Data listing:

--------------------------------

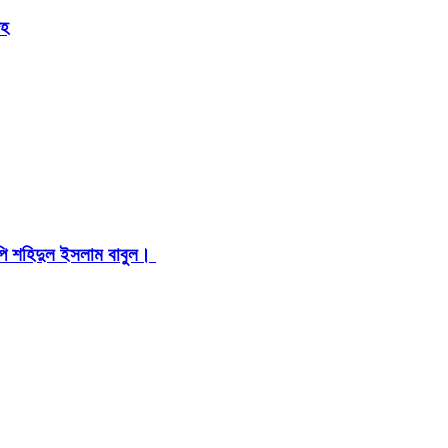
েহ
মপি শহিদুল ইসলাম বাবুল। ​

--------------------------------

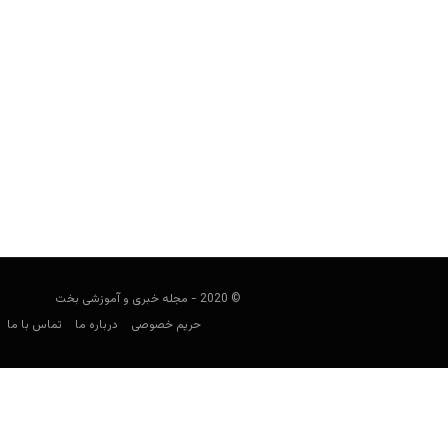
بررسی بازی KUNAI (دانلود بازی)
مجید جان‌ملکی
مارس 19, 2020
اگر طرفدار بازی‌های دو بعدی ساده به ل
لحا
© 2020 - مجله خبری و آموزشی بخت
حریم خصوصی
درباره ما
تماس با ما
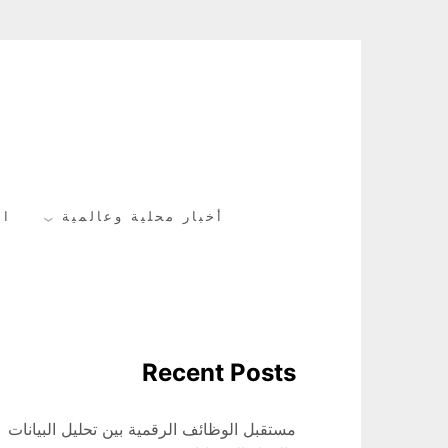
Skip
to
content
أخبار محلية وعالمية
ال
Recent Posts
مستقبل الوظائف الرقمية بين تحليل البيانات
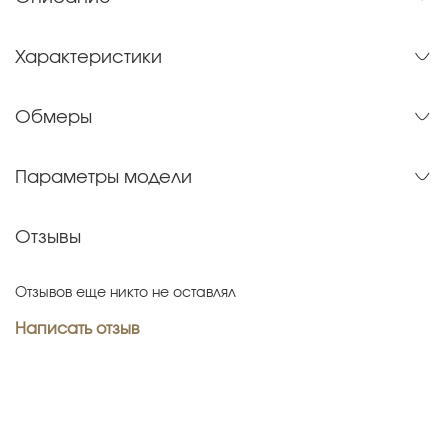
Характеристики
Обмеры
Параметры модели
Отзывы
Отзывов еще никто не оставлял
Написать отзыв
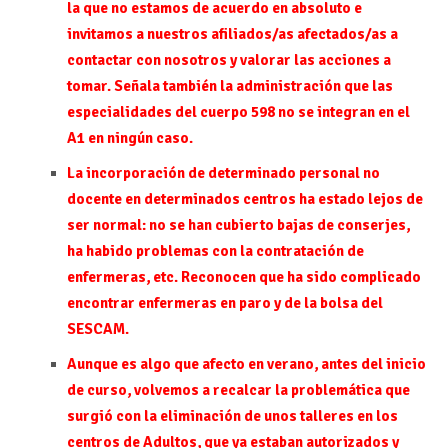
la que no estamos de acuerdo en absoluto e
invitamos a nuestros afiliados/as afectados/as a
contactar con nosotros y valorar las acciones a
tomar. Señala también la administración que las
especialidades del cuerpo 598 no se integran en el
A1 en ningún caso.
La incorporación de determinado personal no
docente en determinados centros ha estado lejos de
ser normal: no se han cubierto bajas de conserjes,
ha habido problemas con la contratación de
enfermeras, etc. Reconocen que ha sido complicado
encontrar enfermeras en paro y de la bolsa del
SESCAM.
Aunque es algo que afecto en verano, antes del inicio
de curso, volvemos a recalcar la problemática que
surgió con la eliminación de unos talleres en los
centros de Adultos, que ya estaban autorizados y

--------------------------------

Excluding any pictures, print exactly the lines of the listing above from the line with "مستقبل الوظائف الرقمية بين تحليل البيانات" to the line with "La incorporación de determinado personal no", both ends included.

Written answer:
مستقبل الوظائف الرقمية بين تحليل البيانات
Характеристики
Обмеры
Параметры модели
Отзывы
Отзывов еще никто не оставлял
Написать отзыв
la que no estamos de acuerdo en absoluto e
invitamos a nuestros afiliados/as afectados/as a
contactar con nosotros y valorar las acciones a
tomar. Señala también la administración que las
especialidades del cuerpo 598 no se integran en el
A1 en ningún caso.
La incorporación de determinado personal no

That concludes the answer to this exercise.